Rust detector silently discards non-dev dependencies when `Cargo.toml` file contains dependency from git

[ByAgenT]

Reported by sbom-tool customer https://github.com/microsoft/sbom-tool/issues/126.

Overview

Detector: RustCrateV2Detector CD version: Reproable on current main branch, also on 1.1.12

Upon investigation of the above issue I found out that if the dependencies in Cargo.toml file section contains dependency from git repo (example), it causes this code path to execute and return null instead of spec with list of non-dev dependencies.
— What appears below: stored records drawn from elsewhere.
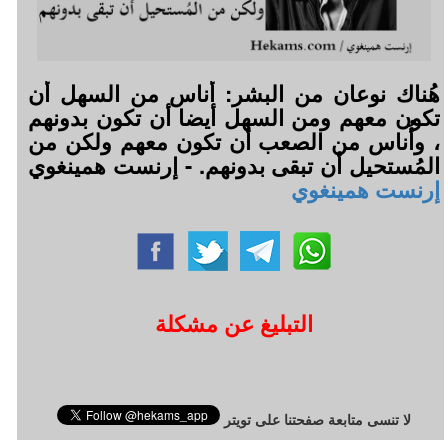
هُناك نوعان من البشر: أُناس من السهل أن
تكون معهم ومن السهل أيضا أن تكون بدونهم
، وأُناس من الصعب أن تكون معهم ولكن من
المُستحيل أن تبقى بدونهم. - إرنست همينغوي
إرنست همينغوي
التبليغ عن مشكلة
لا تنسى متابعة صفحتنا على تويتر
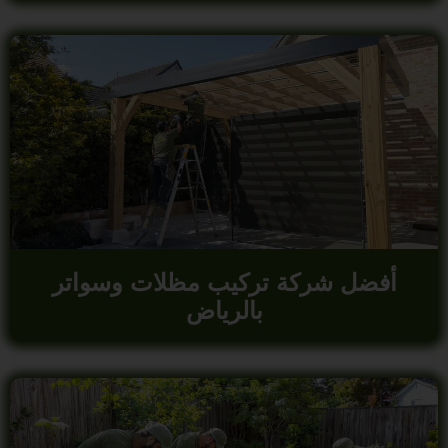
أفضل شركة تركيب مظلات وسواتر
بالرياض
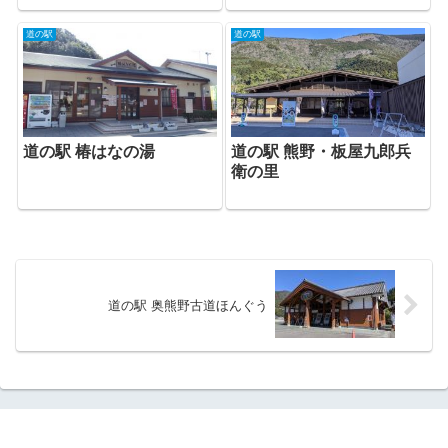
道の駅
道の駅
道の駅 熊野・板屋九郎兵
道の駅 椿はなの湯
衛の里
道の駅 奥熊野古道ほんぐう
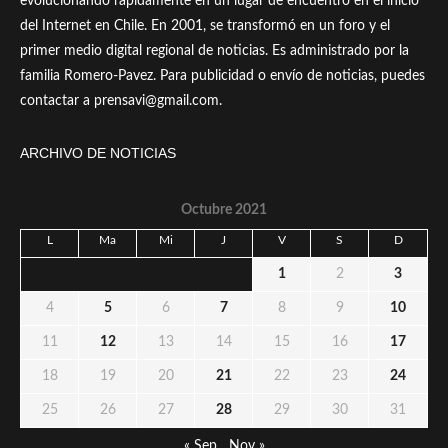
evolucionando rápidamente en un lugar de encuentro en el inicio
del Internet en Chile. En 2001, se transformó en un foro y el
primer medio digital regional de noticias. Es administrado por la
familia Romero-Pavez. Para publicidad o envío de noticias, puedes
contactar a prensavi@gmail.com.
ARCHIVO DE NOTICIAS
Octubre 2021
L
Ma
Mi
J
V
S
D
1
2
3
4
5
6
7
8
9
10
11
12
13
14
15
16
17
18
19
20
21
22
23
24
25
26
27
28
29
30
31
« Sep
Nov »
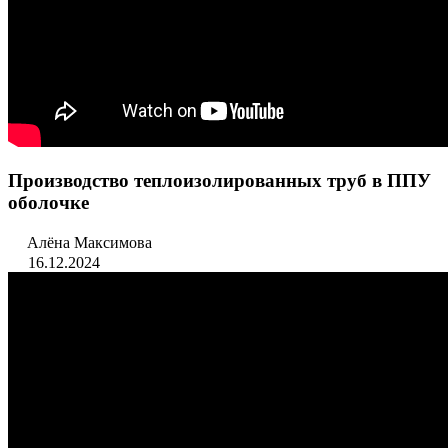
Производство теплоизолированных труб в ППУ
оболочке
Алёна Максимова
16.12.2024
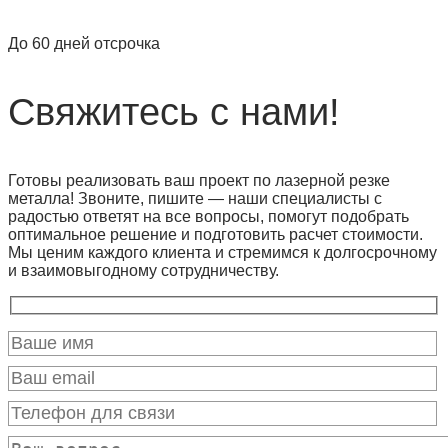
До 60 дней отсрочка
Свяжитесь с нами!
Готовы реализовать ваш проект по лазерной резке
металла! Звоните, пишите — наши специалисты с
радостью ответят на все вопросы, помогут подобрать
оптимальное решение и подготовить расчет стоимости.
Мы ценим каждого клиента и стремимся к долгосрочному
и взаимовыгодному сотрудничеству.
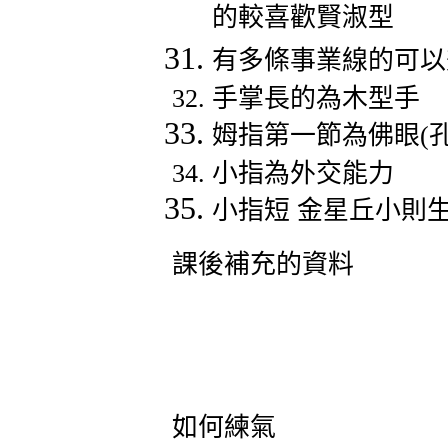
的較喜歡賢淑型
有多條事業線的可以
手掌長的為木型手
姆指第一節為佛眼
(
小指為外交能力
小指短
金星丘小則
課後補充的資料
如何練氣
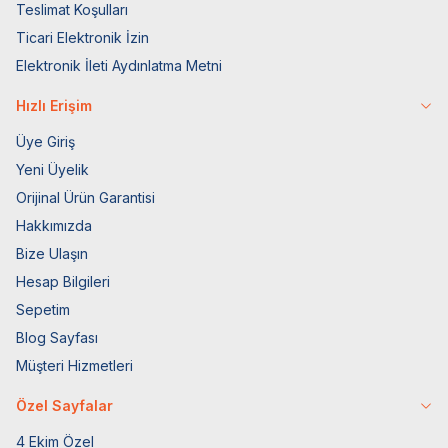
Teslimat Koşulları
Ticari Elektronik İzin
Elektronik İleti Aydınlatma Metni
Hızlı Erişim
Üye Giriş
Yeni Üyelik
Orijinal Ürün Garantisi
Hakkımızda
Bize Ulaşın
Hesap Bilgileri
Sepetim
Blog Sayfası
Müşteri Hizmetleri
Özel Sayfalar
4 Ekim Özel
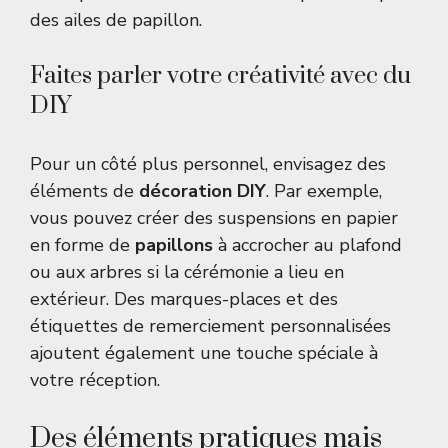
des ailes de papillon.
Faites parler votre créativité avec du
DIY
Pour un côté plus personnel, envisagez des
éléments de
décoration DIY
. Par exemple,
vous pouvez créer des suspensions en papier
en forme de
papillons
à accrocher au plafond
ou aux arbres si la cérémonie a lieu en
extérieur. Des marques-places et des
étiquettes de remerciement personnalisées
ajoutent également une touche spéciale à
votre réception.
Des éléments pratiques mais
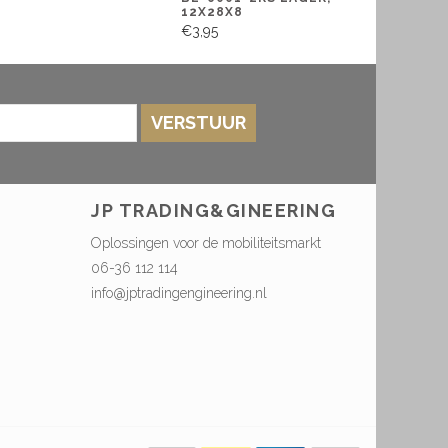
12X28X8
€3,95
VERSTUUR
JP TRADING&GINEERING
Oplossingen voor de mobiliteitsmarkt
06-36 112 114
info@jptradingengineering.nl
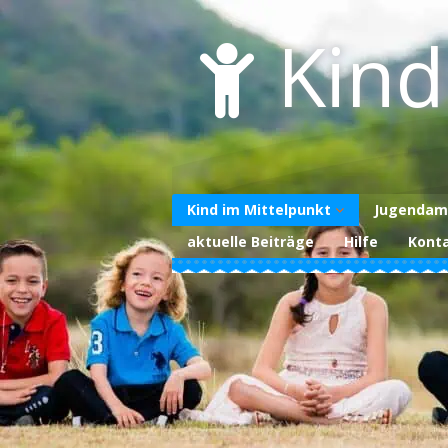
Skip
to
Kind
content
Kind im Mittelpunkt
Jugendam
aktuelle Beiträge
Hilfe
Kont
Über uns
Unterstützen Sie
uns
Datenschutzerklärung
Impressum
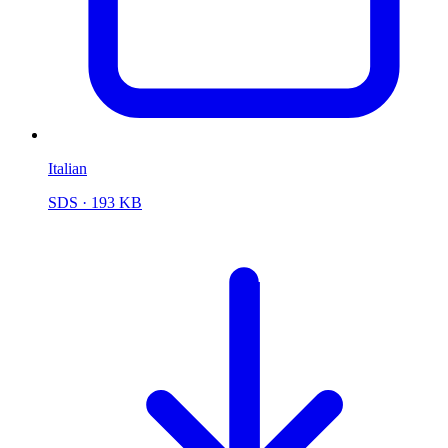
Italian
SDS
· 193 KB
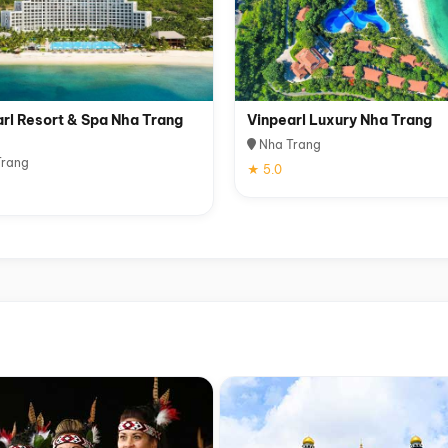
rl Resort & Spa Nha Trang
Vinpearl Luxury Nha Trang
Nha Trang
rang
★ 5.0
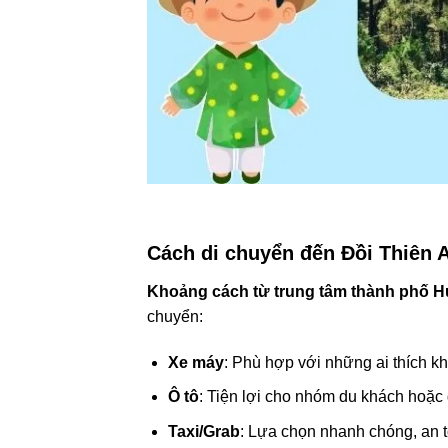
Cách di chuyển đến Đồi Thiên 
Khoảng cách từ trung tâm thành phố H
chuyển:
Xe máy
: Phù hợp với những ai thích k
Ô tô
: Tiện lợi cho nhóm du khách hoặc 
Taxi/Grab
: Lựa chọn nhanh chóng, an 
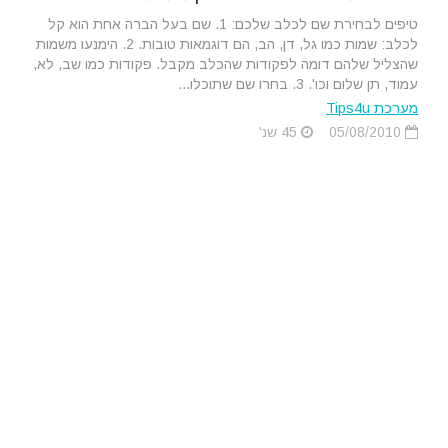
טיפים לבחירת שם לכלב שלכם: 1. שם בעל הברה אחת הוא קל
לכלב: שמות כמו גל, דן, הב, הם דוגמאות טובות. 2. הימנעו משמות
שהצליל שלהם דומה לפקודות שהכלב מקבל. פקודות כמו שב, לא,
עמוד, תן שלום וכו'. 3. בחרו שם שתוכלו...
מערכת Tips4u
05/08/2010
45 שנ'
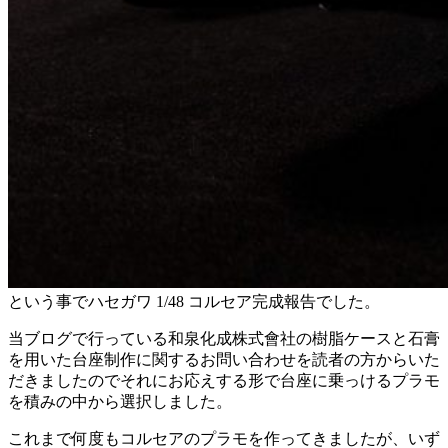
という事でハセガワ 1/48 コルセア完成報告でした。
当ブログで行っている和泉化成株式會社の樹脂ケースと石膏
を用いた台座制作に関するお問い合わせを読者の方からいた
だきましたのでそれにお応えする形で台座に乗っけるプラモ
を積みの中から選択しました。
これまで何度もコルセアのプラモを作ってきましたが、いず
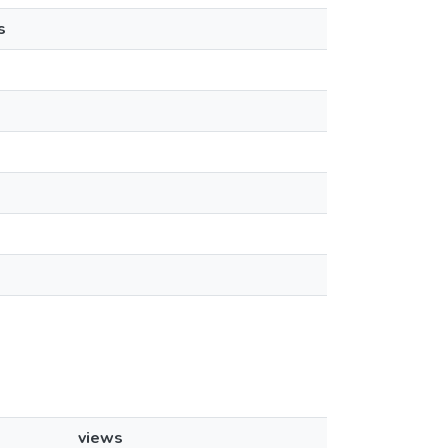
s
views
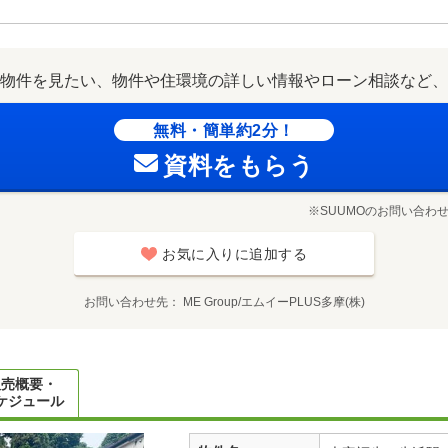
物件を見たい、物件や住環境の詳しい情報やローン相談など、
無料・簡単約2分！
資料をもらう
※SUUMOのお問い合わ
お気に入りに追加する
お問い合わせ先
ME Group/エムイーPLUS多摩(株)
販売概要・
ケジュール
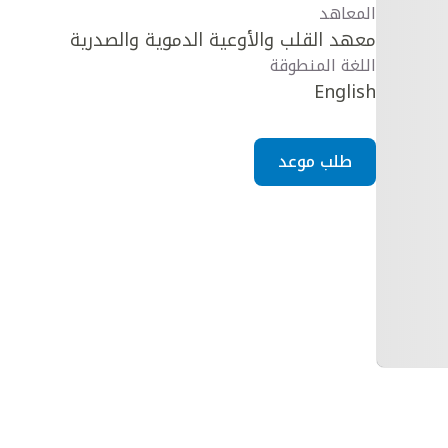
المعاهد
معهد القلب والأوعية الدموية والصدرية
اللغة المنطوقة
English
طلب موعد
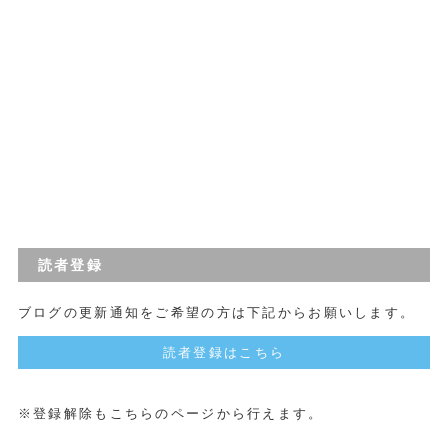
読者登録
ブログの更新通知をご希望の方は下記からお願いします。
読者登録はこちら
※登録解除もこちらのページから行えます。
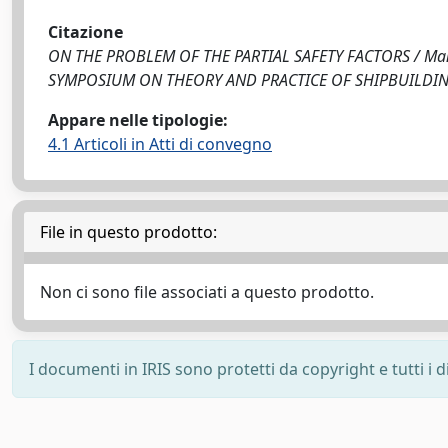
Citazione
ON THE PROBLEM OF THE PARTIAL SAFETY FACTORS / Mandari
SYMPOSIUM ON THEORY AND PRACTICE OF SHIPBUILDING 
Appare nelle tipologie:
4.1 Articoli in Atti di convegno
File in questo prodotto:
Non ci sono file associati a questo prodotto.
I documenti in IRIS sono protetti da copyright e tutti i di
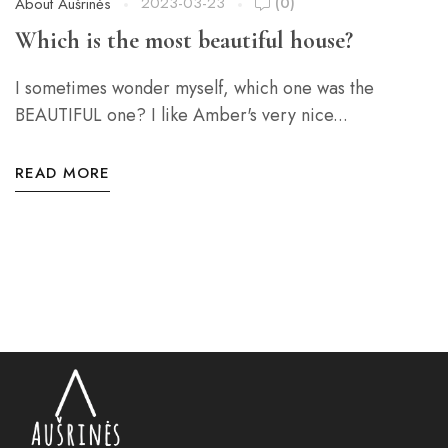
2023-03-23
(0)
About Aušrinės
Which is the most beautiful house?
I sometimes wonder myself, which one was the
BEAUTIFUL one? I like Amber's very nice...
READ MORE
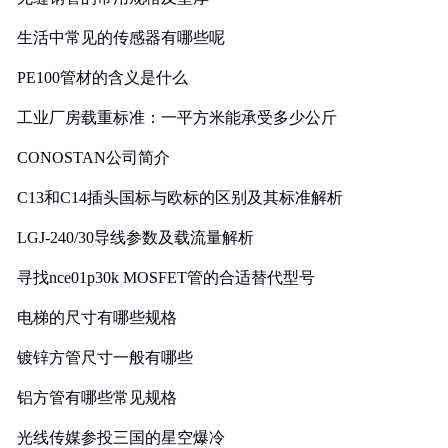
生活中常见的传感器有哪些呢
PE100管材的含义是什么
工业厂房载重标准：一平方米能承受多少公斤
CONOSTAN公司简介
C13和C14插头国标与欧标的区别及其标准解析
LGJ-240/30导线参数及载流量解析
寻找nce01p30k MOSFET管的合适替代型号
电梯的尺寸有哪些规格
镀锌方管尺寸一般有哪些
铝方管有哪些常见规格
光线传媒参投三国的星空爆冷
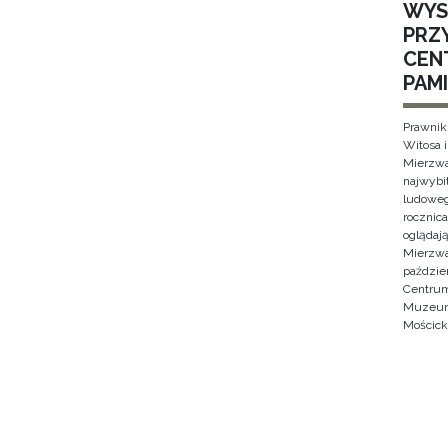
WYS
PRZ
CEN
PAMI
Prawnik
Witosa 
Mierzwa
najwybi
ludoweg
rocznica
oglądaj
Mierzwa
paździe
Centrum
Muzeum 
Mościck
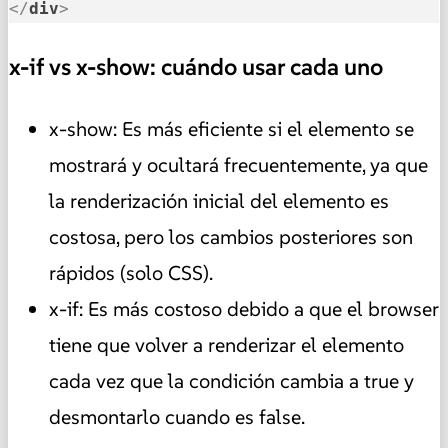
</
div
>
x-if vs x-show: cuándo usar cada uno
x-show: Es más eficiente si el elemento se
mostrará y ocultará frecuentemente, ya que
la renderización inicial del elemento es
costosa, pero los cambios posteriores son
rápidos (solo CSS).
x-if: Es más costoso debido a que el browser
tiene que volver a renderizar el elemento
cada vez que la condición cambia a true y
desmontarlo cuando es false.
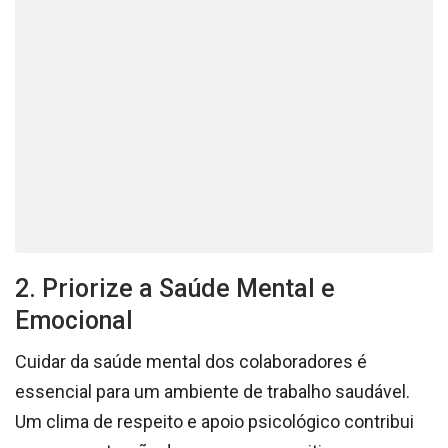
2. Priorize a Saúde Mental e
Emocional
Cuidar da saúde mental dos colaboradores é
essencial para um ambiente de trabalho saudável.
Um clima de respeito e apoio psicológico contribui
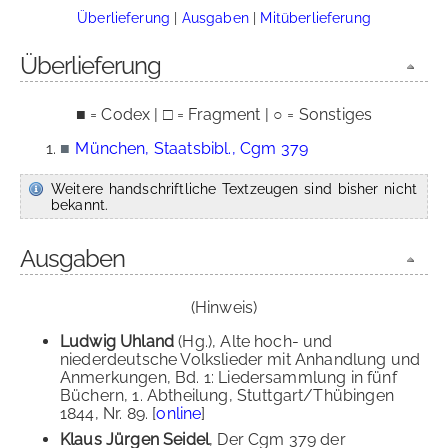
Überlieferung
|
Ausgaben
|
Mitüberlieferung
Überlieferung
■ = Codex | □ = Fragment | ○ = Sonstiges
■
München, Staatsbibl., Cgm 379
Weitere handschriftliche Textzeugen sind bisher nicht
bekannt.
Ausgaben
(Hinweis)
Ludwig Uhland
(Hg.), Alte hoch- und
niederdeutsche Volkslieder mit Anhandlung und
Anmerkungen, Bd. 1: Liedersammlung in fünf
Büchern, 1. Abtheilung, Stuttgart/Thübingen
1844, Nr. 89. [
online
]
Klaus Jürgen Seidel
, Der Cgm 379 der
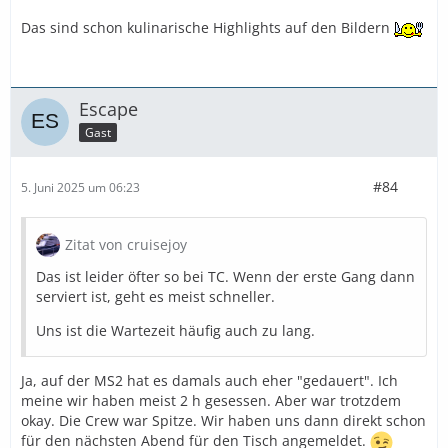
Das sind schon kulinarische Highlights auf den Bildern
Escape
Gast
#84
5. Juni 2025 um 06:23
Zitat von cruisejoy
Das ist leider öfter so bei TC. Wenn der erste Gang dann
serviert ist, geht es meist schneller.
Uns ist die Wartezeit häufig auch zu lang.
Ja, auf der MS2 hat es damals auch eher "gedauert". Ich
meine wir haben meist 2 h gesessen. Aber war trotzdem
okay. Die Crew war Spitze. Wir haben uns dann direkt schon
für den nächsten Abend für den Tisch angemeldet.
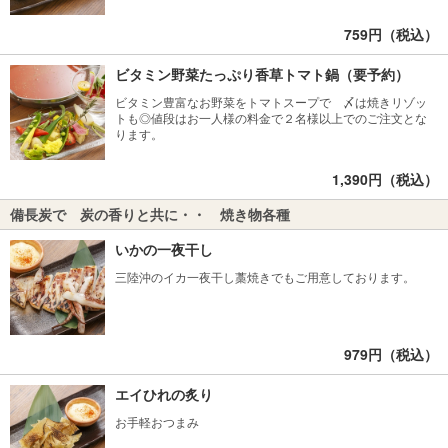
759円（税込）
ビタミン野菜たっぷり香草トマト鍋（要予約）
ビタミン豊富なお野菜をトマトスープで 〆は焼きリゾッ
トも◎値段はお一人様の料金で２名様以上でのご注文とな
ります。
1,390円（税込）
備長炭で 炭の香りと共に・・ 焼き物各種
いかの一夜干し
三陸沖のイカ一夜干し藁焼きでもご用意しております。
979円（税込）
エイひれの炙り
お手軽おつまみ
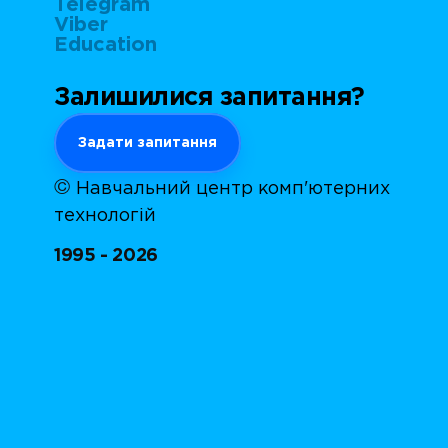
Telegram
Viber
Education
Залишилися запитання?
Задати запитання
©
Навчальний центр комп'ютерних
технологій
1995 - 2026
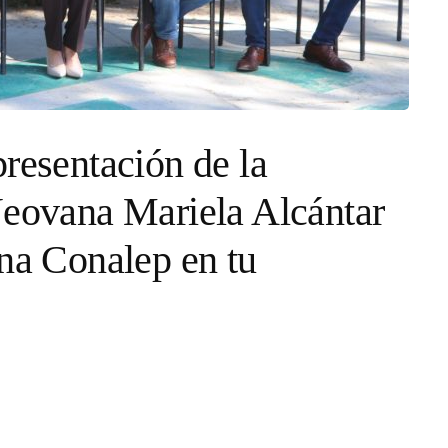
presentación de la
Jeovana Mariela Alcántar
ana Conalep en tu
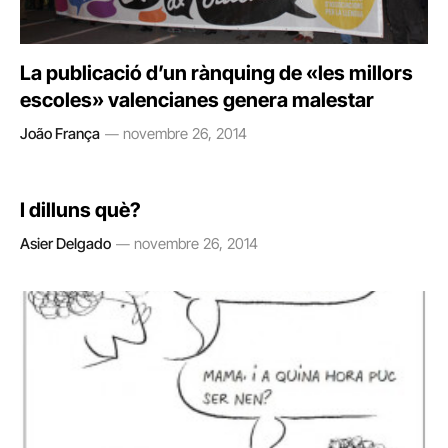
La publicació d’un rànquing de «les millors
escoles» valencianes genera malestar
João França
novembre 26, 2014
I dilluns què?
Asier Delgado
novembre 26, 2014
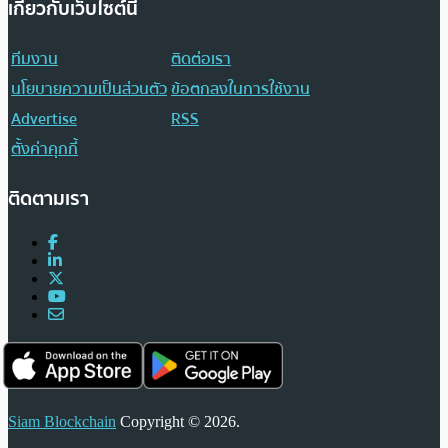
เกี่ยวกับเว็บไซต์นี้
ทีมงาน
ติดต่อเรา
นโยบายความเป็นส่วนตัว
ข้อตกลงในการใช้งาน
Advertise
RSS
ตั้งค่าคุกกี้
ติดตามเรา
Siam Blockchain
Copyright © 2026.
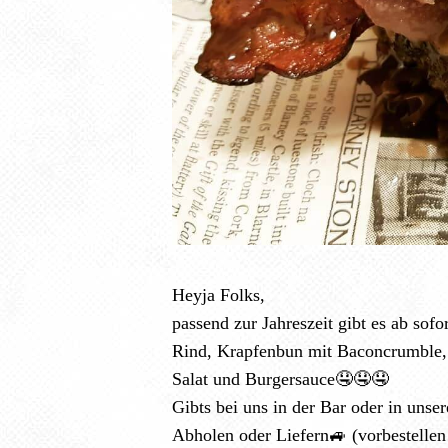
Heyja Folks,
passend zur Jahreszeit gibt es ab so
Rind, Krapfenbun mit Baconcrumble,
Salat und Burgersauce🤤🤤🤤
Gibts bei uns in der Bar oder in un
Abholen oder Liefern🚙 (vorbestellen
Seems like maybe instead of return null there should be one more case that handles git repo deps specifically or continue instead of return statement with logging out about dependencies that cannot be included in the result list.

Repro

Easiest way to repro is to clone customer OSS repo and run component detection scan on it

1. Clone policy-server: gh repo clone kubewarden/policy-server
2. Run scan scan --SourceDirectory D:\path\to\policy-server\
3. Observe only 11 components detected by RustCrateV2Detector and 0 non-dev inside ScanManifest.json

[JamieMagee]

I had a chat with @ByAgenT about this offline. The fix is to add another else if to this if/else statement to handle git dependencies:

https://github.com/microsoft/component-detection/blob/cc5c5ffd7fa528953f24c4962a3ea7506698aa86/src/Microsoft.ComponentDetection.Detectors/rust/RustCrateUtilities.cs?rgh-link-date=2022-08-31T21%3A09%3A35Z#L300-L318

[JamieMagee]

@ByAgenT can you confirm if this is still happening in v2.0.0 or newer? That version is the first to include the cargo rewrite from #117

[JamieMagee]

Closing this as completed.

@ByAgenT please reopen if you are still seeing the above issue.